◆ **Assigned task**
Rewrite every one of the rows below, changing "Manual" to "Handbook" wherever it occurs and leaving all other text unchanged. Omit the pictures from your version.

______

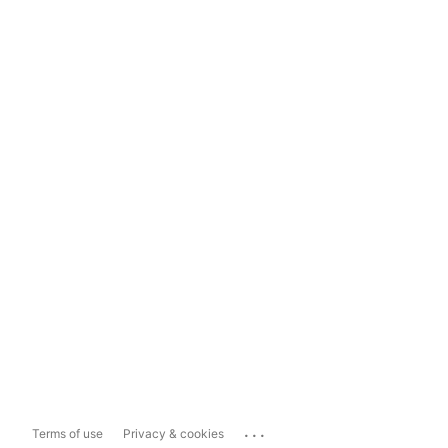
...
Terms of use
Privacy & cookies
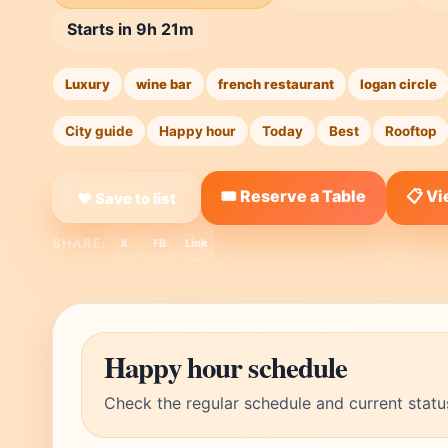
Starts in 9h 21m
Luxury
wine bar
french restaurant
logan circle
City guide
Happy hour
Today
Best
Rooftop
🎟️ Reserve a Table
📋 V
❤ Save to list
SHARE:
X
FB
Link
Happy hour schedule
Check the regular schedule and current statu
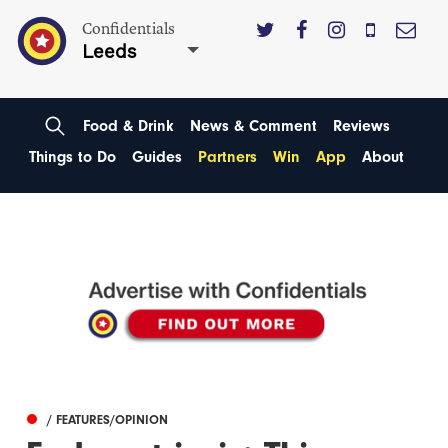
Confidentials
Leeds
Food & Drink
News & Comment
Reviews
Things to Do
Guides
Partners
Win
App
About
/ FEATURES/OPINION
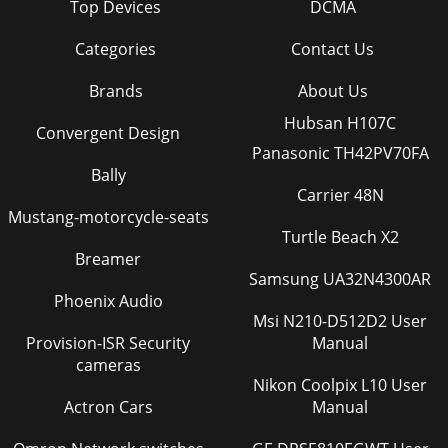
Top Devices
DCMA
Categories
Contact Us
Brands
About Us
Hubsan H107C
Convergent Design
Panasonic TH42PV70FA
Bally
Carrier 48N
Mustang-motorcycle-seats
Turtle Beach X2
Breamer
Samsung UA32N4300AR
Phoenix Audio
Msi N210-D512D2 User
Provision-ISR Security
Manual
cameras
Nikon Coolpix L10 User
Actron Cars
Manual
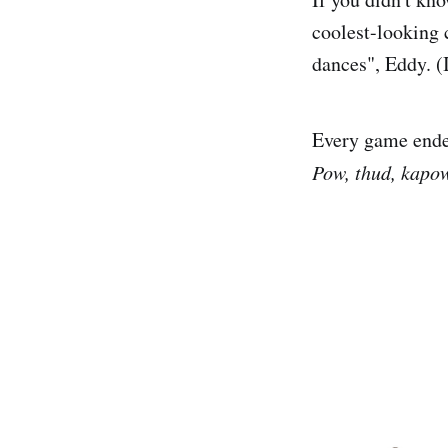
coolest-looking 
dances", Eddy. (I
Every game ende
Pow, thud, kapow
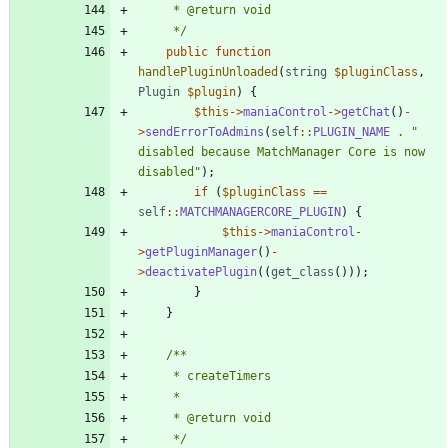
	 */
public
function
handlePluginUnloaded
(
string
$pluginClass
,
Plugin
$plugin
)
{
$this
->
maniaControl
->
getChat
()
-
>
sendErrorToAdmins
(
self
::
PLUGIN_NAME
.
"
disabled because MatchManager Core is now 
disabled
"
);
if
(
$pluginClass
==
self
::
MATCHMANAGERCORE_PLUGIN
)
{
$this
->
maniaControl
-
>
getPluginManager
()
-
>
deactivatePlugin
((
get_class
()));
}
}
	 */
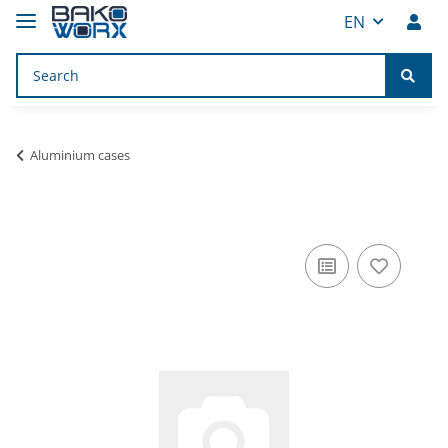
EN
Aluminium cases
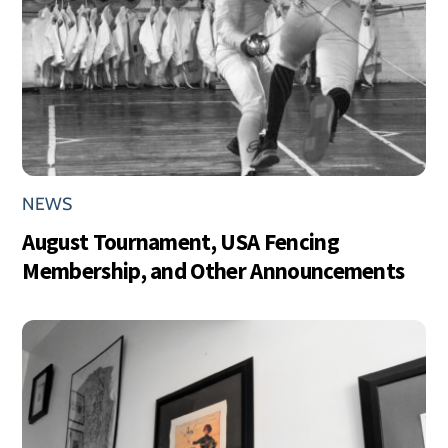
NEWS
August Tournament, USA Fencing
Membership, and Other Announcements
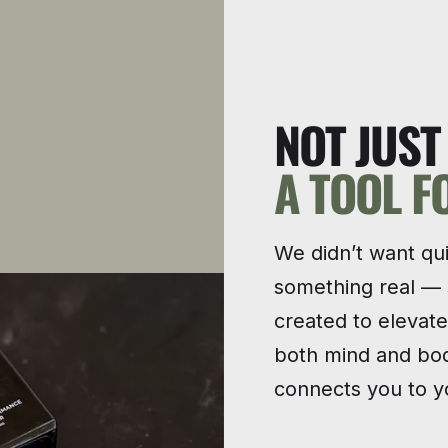
NOT JUS
A TOOL F
We didn’t want qu
something real —
created to elevat
both mind and bod
connects you to yo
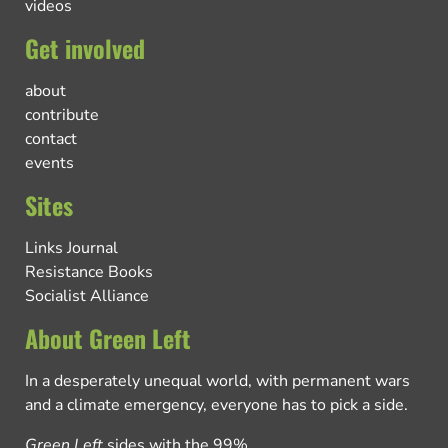
videos
Get involved
about
contribute
contact
events
Sites
Links Journal
Resistance Books
Socialist Alliance
About Green Left
In a desperately unequal world, with permanent wars
and a climate emergency, everyone has to pick a side.
Green Left
sides with the 99%.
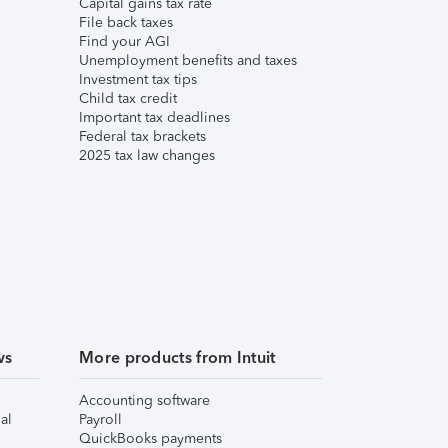
Capital gains tax rate
File back taxes
Find your AGI
Unemployment benefits and taxes
Investment tax tips
Child tax credit
Important tax deadlines
Federal tax brackets
2025 tax law changes
ws
More products from Intuit
Accounting software
al
Payroll
QuickBooks payments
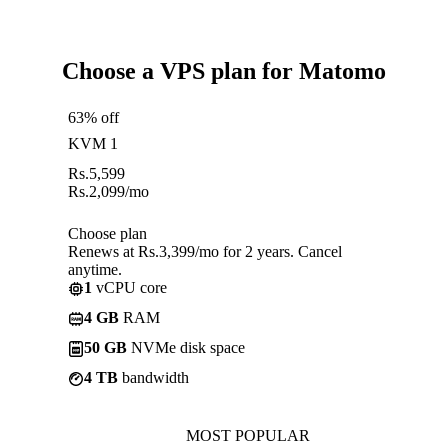
Choose a VPS plan for Matomo
63% off
KVM 1
Rs.
5,599
Rs.
2,099
/mo
Choose plan
Renews at Rs.3,399/mo for 2 years. Cancel
anytime.
1
vCPU core
4 GB
RAM
50 GB
NVMe disk space
4 TB
bandwidth
MOST POPULAR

______

◆ **Task result**
...
Terms of use
Privacy & cookies
Starts in 9h 21m
Luxury
wine bar
french restaurant
logan circle
City guide
Happy hour
Today
Best
Rooftop
🎟️ Reserve a Table
📋 V
❤ Save to list
SHARE:
X
FB
Link
Happy hour schedule
Check the regular schedule and current statu
Confidentials
Leeds
Food & Drink
News & Comment
Reviews
Things to Do
Guides
Partners
Win
App
About
/ FEATURES/OPINION
Top Devices
DCMA
Categories
Contact Us
Brands
About Us
Hubsan H107C
Convergent Design
Panasonic TH42PV70FA
Bally
Carrier 48N
Mustang-motorcycle-seats
Turtle Beach X2
Breamer
Samsung UA32N4300AR
Phoenix Audio
Msi N210-D512D2 User
Provision-ISR Security
Handbook
cameras
Nikon Coolpix L10 User
Actron Cars
Handbook
coolest-looking 
dances", Eddy. (I
Every game ende
Pow, thud, kapow
	 */
public
function
handlePluginUnloaded
(
string
$pluginClass
,
Plugin
$plugin
)
{
$this
->
maniaControl
->
getChat
()
-
>
sendErrorToAdmins
(
self
::
PLUGIN_NAME
.
"
disabled because MatchManager Core is now 
disabled
"
);
if
(
$pluginClass
==
self
::
MATCHMANAGERCORE_PLUGIN
)
{
$this
->
maniaControl
-
>
getPluginManager
()
-
>
deactivatePlugin
((
get_class
()));
}
}
	 */
EN
Aluminium cases
NEWS
August Tournament, USA Fencing
Membership, and Other Announcements
NOT JUS
A TOOL F
We didn’t want qu
something real —
created to elevat
both mind and bod
connects you to yo
videos
Get involved
about
contribute
contact
events
Sites
Links Journal
Resistance Books
Socialist Alliance
About Green Left
In a desperately unequal world, with permanent wars
and a climate emergency, everyone has to pick a side.
Green Left
sides with the 99%.
Capital gains tax rate
File back taxes
Find your AGI
Unemployment benefits and taxes
Investment tax tips
Child tax credit
Important tax deadlines
Federal tax brackets
2025 tax law changes
ws
More products from Intuit
Accounting software
al
Payroll
QuickBooks payments
Choose a VPS plan for Matomo
63% off
KVM 1
Rs.
5,599
Rs.
2,099
/mo
Choose plan
Renews at Rs.3,399/mo for 2 years. Cancel
anytime.
1
vCPU core
4 GB
RAM
50 GB
NVMe disk space
4 TB
bandwidth
MOST POPULAR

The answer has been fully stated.